Answer is: option2

\( y = \frac{3}{2}x - \frac{1}{2} \)

Solution:

Find the equation of the line normal to the graph of \( 2x^2 + 3y^2 = 5 \) at the point \( (1,1) \).

Steps:

1. Implicit Differentiation:

Differentiate the equation \( 2x^2 + 3y^2 = 5 \) with respect to \( x \):

\[ 4x + 6y \frac{dy}{dx} = 0 \]

2. Solve for \( \frac{dy}{dx} \):

\[ 6y \frac{dy}{dx} = -4x \] \[ \frac{dy}{dx} = \frac{-4x}{6y} = \frac{-2x}{3y} \]

3. Substitute the Point \( (1, 1) \):

Substitute \( x = 1 \) and \( y = 1 \) into the equation for \( \frac{dy}{dx} \):

\[ \frac{dy}{dx} = \frac{-2(1)}{3(1)} = \frac{-2}{3} \]

So, the slope of the tangent line at \( (1, 1) \) is \( \frac{-2}{3} \).

4. Find the Slope of the Normal Line:

The slope of the normal line is the negative reciprocal of the slope of the tangent line. Therefore, the slope of the normal line is:

\[ \text{slope of normal} = \frac{3}{2} \]
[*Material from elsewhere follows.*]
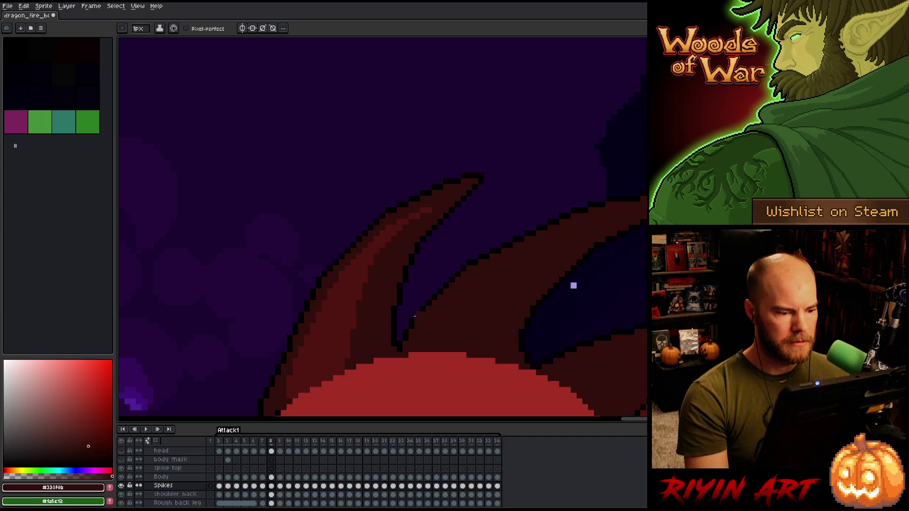
scroll(471, 352, "down", 2)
5. Equation of the Normal Line:

The equation of the line is in point-slope form:

\[ y - y_1 = m(x - x_1) \]

Substituting the slope \( m = \frac{3}{2} \) and the point \( (1, 1) \):

\[ y - 1 = \frac{3}{2}(x - 1) \]

Expanding this:

\[ y - 1 = \frac{3}{2}x - \frac{3}{2} \] \[ y = \frac{3}{2}x - \frac{3}{2} + 1 \] \[ y = \frac{3}{2}x - \frac{1}{2} \]

Final Answer:

The equation of the line normal to the graph at \( (1, 1) \) is:

\[ y = \frac{3}{2}x - \frac{1}{2} \]

The correct answer is (B).